From Ōpōtiki to academia
5 May 2017
Growing up in small-town Ōpōtiki, Neihana Dew never imagined he would be the first of his direct family to graduate from university. Today, he is graduating from the University of Waikato’s Te Kohinga Mārama Marae with a Bachelor of Social Sciences.
Neihana says he was clueless about what he wanted to do after high school. “I thought if all else failed, I’d join the army.” In Ōpōtiki, a low academic success rate was the norm and academia was a faraway idea for many; but as the school year was coming to an end, the pressure was on to make a decision. He decided to come to Waikato, a decision he’s never looked back from.

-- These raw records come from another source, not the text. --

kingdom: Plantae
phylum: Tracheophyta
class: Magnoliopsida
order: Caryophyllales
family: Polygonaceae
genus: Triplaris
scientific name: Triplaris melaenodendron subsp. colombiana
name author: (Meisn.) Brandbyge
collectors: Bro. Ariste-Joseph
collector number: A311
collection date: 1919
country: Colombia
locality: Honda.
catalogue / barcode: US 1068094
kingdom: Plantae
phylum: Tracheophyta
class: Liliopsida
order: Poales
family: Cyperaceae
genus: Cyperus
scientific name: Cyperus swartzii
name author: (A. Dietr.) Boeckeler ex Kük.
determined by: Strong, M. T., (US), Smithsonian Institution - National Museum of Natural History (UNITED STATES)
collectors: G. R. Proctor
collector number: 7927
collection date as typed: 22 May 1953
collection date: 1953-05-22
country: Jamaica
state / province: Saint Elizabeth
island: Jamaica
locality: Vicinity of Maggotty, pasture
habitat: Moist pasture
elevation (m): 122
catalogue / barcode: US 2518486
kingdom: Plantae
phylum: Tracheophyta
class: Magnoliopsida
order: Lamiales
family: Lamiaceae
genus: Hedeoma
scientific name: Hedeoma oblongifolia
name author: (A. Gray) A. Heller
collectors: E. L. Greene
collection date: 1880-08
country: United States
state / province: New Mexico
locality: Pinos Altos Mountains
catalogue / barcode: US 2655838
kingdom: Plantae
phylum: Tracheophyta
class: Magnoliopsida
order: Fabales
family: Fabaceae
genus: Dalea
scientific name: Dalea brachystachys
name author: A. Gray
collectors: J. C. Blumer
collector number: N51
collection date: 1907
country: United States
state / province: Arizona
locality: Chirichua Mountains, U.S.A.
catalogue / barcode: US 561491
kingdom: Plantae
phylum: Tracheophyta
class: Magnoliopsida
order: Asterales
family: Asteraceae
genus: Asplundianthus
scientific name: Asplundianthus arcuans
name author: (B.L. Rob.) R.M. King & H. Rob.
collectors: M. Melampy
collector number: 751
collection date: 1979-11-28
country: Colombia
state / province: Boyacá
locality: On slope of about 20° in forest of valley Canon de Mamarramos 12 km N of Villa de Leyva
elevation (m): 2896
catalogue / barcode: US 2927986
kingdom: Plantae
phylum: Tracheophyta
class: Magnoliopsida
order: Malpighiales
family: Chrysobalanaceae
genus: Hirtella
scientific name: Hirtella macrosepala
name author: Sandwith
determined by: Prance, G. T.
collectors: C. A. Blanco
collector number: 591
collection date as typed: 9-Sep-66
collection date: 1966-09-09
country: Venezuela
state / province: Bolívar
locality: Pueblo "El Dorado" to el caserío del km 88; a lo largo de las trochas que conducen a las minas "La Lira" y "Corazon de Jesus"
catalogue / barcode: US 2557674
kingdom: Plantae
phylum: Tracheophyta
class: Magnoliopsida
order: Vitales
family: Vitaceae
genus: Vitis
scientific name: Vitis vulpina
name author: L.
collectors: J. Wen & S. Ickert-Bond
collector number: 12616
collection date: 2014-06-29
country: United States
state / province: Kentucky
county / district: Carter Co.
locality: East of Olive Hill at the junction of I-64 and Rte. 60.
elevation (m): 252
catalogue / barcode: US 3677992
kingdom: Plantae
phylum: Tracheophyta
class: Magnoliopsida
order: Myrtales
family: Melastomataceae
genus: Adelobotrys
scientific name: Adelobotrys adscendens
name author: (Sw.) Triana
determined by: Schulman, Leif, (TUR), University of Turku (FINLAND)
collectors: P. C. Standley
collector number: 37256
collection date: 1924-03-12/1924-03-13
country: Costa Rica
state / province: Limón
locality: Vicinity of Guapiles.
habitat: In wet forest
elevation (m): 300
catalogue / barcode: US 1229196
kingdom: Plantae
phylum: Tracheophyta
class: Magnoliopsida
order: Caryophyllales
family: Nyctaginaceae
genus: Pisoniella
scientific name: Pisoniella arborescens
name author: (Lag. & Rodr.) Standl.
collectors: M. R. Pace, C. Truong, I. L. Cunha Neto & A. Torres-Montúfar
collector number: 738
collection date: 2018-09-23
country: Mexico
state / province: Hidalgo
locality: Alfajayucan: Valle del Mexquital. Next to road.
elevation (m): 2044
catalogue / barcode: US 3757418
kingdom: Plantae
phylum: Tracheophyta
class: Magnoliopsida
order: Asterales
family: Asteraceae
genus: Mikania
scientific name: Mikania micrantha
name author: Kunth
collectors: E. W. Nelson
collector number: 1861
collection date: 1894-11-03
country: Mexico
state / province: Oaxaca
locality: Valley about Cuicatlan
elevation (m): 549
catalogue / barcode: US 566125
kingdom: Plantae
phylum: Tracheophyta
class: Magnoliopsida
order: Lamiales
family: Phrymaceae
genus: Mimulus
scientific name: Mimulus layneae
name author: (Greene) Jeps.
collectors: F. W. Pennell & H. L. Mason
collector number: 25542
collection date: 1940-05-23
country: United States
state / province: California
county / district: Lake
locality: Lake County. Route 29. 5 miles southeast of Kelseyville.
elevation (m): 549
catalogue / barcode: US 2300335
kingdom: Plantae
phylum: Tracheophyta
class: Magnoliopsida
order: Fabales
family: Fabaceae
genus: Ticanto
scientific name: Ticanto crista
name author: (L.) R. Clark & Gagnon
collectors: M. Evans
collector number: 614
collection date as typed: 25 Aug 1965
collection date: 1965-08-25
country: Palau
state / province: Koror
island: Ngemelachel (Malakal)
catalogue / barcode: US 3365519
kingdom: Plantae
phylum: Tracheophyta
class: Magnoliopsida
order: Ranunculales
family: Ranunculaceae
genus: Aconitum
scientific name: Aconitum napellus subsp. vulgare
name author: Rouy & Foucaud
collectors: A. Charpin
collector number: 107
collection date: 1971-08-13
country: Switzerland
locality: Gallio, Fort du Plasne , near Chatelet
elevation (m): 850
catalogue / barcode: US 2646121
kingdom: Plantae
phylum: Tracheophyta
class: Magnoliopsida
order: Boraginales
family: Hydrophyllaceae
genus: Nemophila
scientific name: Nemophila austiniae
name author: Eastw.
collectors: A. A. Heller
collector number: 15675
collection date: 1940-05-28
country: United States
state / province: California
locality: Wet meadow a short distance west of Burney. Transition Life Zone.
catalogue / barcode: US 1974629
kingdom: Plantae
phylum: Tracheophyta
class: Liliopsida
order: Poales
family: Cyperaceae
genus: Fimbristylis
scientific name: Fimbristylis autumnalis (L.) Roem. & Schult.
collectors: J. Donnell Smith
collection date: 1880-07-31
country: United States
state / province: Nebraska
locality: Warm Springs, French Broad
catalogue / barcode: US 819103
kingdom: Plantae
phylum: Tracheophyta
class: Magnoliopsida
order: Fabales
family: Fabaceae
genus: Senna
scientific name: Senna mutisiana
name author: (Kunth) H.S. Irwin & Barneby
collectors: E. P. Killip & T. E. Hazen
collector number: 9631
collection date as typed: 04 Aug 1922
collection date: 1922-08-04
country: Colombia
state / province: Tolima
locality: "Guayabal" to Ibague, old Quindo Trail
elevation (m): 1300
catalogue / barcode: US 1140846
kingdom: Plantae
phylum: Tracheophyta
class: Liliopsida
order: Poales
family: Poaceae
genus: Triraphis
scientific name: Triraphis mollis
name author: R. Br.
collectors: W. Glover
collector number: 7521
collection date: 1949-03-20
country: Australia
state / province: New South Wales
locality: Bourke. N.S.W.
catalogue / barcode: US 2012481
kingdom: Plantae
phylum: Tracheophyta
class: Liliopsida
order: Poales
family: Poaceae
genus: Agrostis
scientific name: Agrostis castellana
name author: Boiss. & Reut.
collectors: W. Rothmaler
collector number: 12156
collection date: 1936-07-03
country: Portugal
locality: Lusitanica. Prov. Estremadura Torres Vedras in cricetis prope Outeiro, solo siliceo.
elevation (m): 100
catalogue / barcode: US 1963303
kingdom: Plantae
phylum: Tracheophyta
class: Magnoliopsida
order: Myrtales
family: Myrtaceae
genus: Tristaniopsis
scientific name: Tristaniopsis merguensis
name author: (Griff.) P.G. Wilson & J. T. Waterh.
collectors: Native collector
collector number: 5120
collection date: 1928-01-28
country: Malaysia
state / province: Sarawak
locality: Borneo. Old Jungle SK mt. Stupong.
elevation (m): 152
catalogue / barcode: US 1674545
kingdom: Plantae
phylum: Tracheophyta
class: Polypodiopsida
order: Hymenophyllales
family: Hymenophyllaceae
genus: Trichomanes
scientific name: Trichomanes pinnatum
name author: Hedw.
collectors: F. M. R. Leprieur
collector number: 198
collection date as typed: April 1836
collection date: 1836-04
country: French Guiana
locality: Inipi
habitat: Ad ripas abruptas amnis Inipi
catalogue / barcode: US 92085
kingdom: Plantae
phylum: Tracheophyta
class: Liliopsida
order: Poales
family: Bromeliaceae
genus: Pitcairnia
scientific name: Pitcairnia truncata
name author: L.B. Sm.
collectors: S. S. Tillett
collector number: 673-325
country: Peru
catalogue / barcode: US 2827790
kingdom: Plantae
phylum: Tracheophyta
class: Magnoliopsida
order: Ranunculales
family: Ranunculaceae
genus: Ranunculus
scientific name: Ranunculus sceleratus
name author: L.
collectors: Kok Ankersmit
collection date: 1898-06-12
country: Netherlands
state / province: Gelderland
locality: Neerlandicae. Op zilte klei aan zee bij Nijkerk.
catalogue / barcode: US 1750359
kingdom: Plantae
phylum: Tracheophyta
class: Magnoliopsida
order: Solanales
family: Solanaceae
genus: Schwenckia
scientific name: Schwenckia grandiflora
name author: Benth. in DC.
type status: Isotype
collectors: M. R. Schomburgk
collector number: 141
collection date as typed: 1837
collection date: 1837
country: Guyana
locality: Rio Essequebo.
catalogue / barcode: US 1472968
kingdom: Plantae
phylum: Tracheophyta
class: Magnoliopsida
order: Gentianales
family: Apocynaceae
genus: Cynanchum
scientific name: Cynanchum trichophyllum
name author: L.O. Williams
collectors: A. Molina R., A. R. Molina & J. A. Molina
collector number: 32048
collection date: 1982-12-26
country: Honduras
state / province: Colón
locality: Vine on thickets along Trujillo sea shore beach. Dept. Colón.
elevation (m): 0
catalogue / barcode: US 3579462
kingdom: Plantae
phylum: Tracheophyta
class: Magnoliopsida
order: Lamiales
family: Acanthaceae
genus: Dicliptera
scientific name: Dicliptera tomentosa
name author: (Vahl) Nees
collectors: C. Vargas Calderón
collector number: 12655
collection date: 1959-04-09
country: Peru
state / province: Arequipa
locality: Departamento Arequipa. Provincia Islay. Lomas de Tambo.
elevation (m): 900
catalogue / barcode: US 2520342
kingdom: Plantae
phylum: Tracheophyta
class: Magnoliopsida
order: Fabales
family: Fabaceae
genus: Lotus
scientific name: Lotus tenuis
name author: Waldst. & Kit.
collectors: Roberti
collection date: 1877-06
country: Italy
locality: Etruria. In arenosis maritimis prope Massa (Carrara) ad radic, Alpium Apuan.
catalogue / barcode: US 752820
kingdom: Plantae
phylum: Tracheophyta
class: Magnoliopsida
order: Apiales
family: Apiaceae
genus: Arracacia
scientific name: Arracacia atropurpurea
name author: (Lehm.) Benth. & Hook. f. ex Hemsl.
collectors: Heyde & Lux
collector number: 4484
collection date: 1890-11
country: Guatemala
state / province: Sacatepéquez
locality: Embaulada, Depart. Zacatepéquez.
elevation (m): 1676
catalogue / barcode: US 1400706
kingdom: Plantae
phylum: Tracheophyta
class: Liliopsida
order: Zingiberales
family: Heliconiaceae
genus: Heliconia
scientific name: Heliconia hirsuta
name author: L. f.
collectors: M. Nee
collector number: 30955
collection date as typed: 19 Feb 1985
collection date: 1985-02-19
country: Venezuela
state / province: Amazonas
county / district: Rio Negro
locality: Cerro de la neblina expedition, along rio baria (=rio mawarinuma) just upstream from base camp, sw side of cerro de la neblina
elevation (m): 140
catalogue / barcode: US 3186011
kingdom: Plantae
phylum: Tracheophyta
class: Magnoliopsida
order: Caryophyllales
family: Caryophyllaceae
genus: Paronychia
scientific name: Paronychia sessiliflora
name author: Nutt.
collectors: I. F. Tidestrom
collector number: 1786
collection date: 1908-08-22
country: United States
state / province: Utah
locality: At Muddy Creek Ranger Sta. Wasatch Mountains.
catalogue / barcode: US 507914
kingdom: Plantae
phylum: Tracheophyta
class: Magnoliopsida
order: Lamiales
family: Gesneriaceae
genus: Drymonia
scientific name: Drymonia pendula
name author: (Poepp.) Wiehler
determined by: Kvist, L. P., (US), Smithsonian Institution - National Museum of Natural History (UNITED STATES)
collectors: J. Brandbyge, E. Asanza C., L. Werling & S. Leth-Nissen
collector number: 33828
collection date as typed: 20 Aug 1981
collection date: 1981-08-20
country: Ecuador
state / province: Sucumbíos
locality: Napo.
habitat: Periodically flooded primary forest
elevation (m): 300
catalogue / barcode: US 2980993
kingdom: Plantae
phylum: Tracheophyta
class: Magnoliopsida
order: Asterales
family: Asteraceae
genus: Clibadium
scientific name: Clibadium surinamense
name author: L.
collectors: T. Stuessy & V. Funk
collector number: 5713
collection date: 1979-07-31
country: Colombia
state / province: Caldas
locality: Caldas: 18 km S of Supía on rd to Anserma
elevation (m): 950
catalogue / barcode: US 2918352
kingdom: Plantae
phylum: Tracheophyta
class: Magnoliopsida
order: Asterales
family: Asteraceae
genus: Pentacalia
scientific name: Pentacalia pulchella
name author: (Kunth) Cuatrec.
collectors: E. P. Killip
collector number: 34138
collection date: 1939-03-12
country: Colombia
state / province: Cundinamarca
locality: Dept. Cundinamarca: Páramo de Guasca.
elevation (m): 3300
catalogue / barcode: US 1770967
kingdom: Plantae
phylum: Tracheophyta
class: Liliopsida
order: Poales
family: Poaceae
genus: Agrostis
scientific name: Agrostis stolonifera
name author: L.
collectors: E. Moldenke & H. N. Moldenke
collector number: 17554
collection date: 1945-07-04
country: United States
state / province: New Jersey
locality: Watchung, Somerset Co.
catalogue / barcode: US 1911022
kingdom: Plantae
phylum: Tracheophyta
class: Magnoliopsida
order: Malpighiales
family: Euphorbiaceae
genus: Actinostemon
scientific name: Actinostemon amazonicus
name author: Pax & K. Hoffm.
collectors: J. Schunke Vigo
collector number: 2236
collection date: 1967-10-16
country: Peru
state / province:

Neihana took on a double major in history and anthropology and says that “Everything I have studied has piqued my interest”. As a Māori student, he felt like he was a part of a community at the university. “It was very cool, especially in the latter years where I started to actually make use of the facilities offered to me.”
He is now considering a master’s degree with the goal of becoming an academic researcher. “I want to be a part of scrutinising bad ideas that exist in social norms that have real and negative effects on reality,” he says. “I know it’s cliché, but I want to make the world a better place.”
In the meantime, Neihana is working full-time and using his spare time to further educate himself. “Even though I’ve finished my degree, the learning isn’t over.” He says he enjoys listening to lectures and podcasts with subjects ranging from morality and philosophy to spirituality and the nature of consciousness. On Saturdays, he switches gear, hanging out with his mates and playing football.
Neihana has one important piece of advice for those who were in his position. “Just because you’re from a small town or a family where university isn’t the priority, it doesn’t mean you can’t go out there and get educated”. His sister has followed his example and has since begun studying at university this year.
Nearly 1000 students are graduating at University of Waikato ceremonies in May, with three ceremonies on Wednesday 3 May at Claudelands in Hamilton, one at the university’s Te Kohinga Mārama Marae on Friday 5 May, and another in Tauranga on Wednesday 10 May.
At the Claudelands ceremony 308 Waikato Management School students, 231 Education, Science and Engineering students and 237 students from the faculties of Arts and Social Sciences, Computing and Mathematics, Law, and Māori and Indigenous Studies and will have their qualifications conferred. One hundred students will graduate at the marae, and 118 will graduate at Bay Park Arena in Tauranga following a student procession from Red Square down Devonport Street starting at 11am.